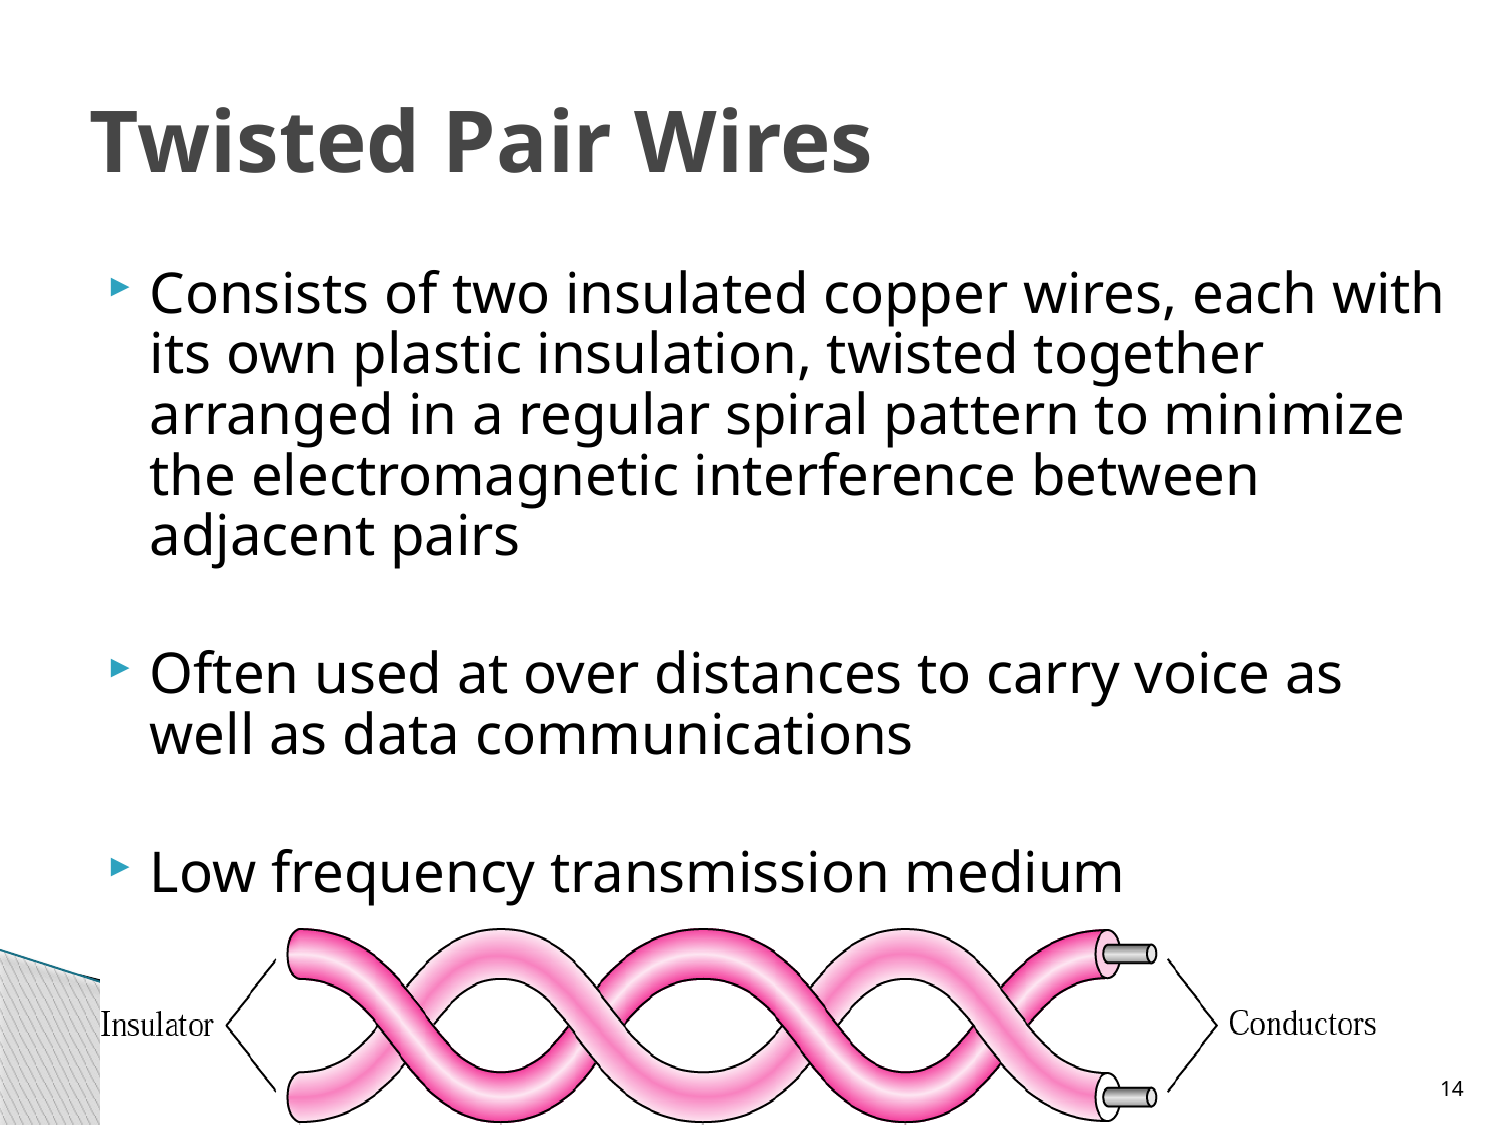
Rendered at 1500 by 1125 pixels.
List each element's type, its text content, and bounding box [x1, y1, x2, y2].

slide_number 14 [1418, 1051, 1479, 1112]
title Twisted Pair Wires [75, 45, 1425, 233]
list Consists of two insulated copper wires, each with its own plastic insulation, twisted together arranged in a regular spiral pattern to minimize the electromagnetic interference between adjacent pairs Often used at over distances to carry voice as well as data communications Low frequency transmission medium [75, 257, 1479, 1000]
picture [100, 928, 1376, 1125]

Work required
The required output is the line containing "List each element's" through the last line of the records above, each copied exactly and nothing more.

Output
List each element's type, its text content, and bounding box [x1, y1, x2, y2].

slide_number 14 [1418, 1051, 1479, 1112]
title Twisted Pair Wires [75, 45, 1425, 233]
list Consists of two insulated copper wires, each with its own plastic insulation, twisted together arranged in a regular spiral pattern to minimize the electromagnetic interference between adjacent pairs Often used at over distances to carry voice as well as data communications Low frequency transmission medium [75, 257, 1479, 1000]
picture [100, 928, 1376, 1125]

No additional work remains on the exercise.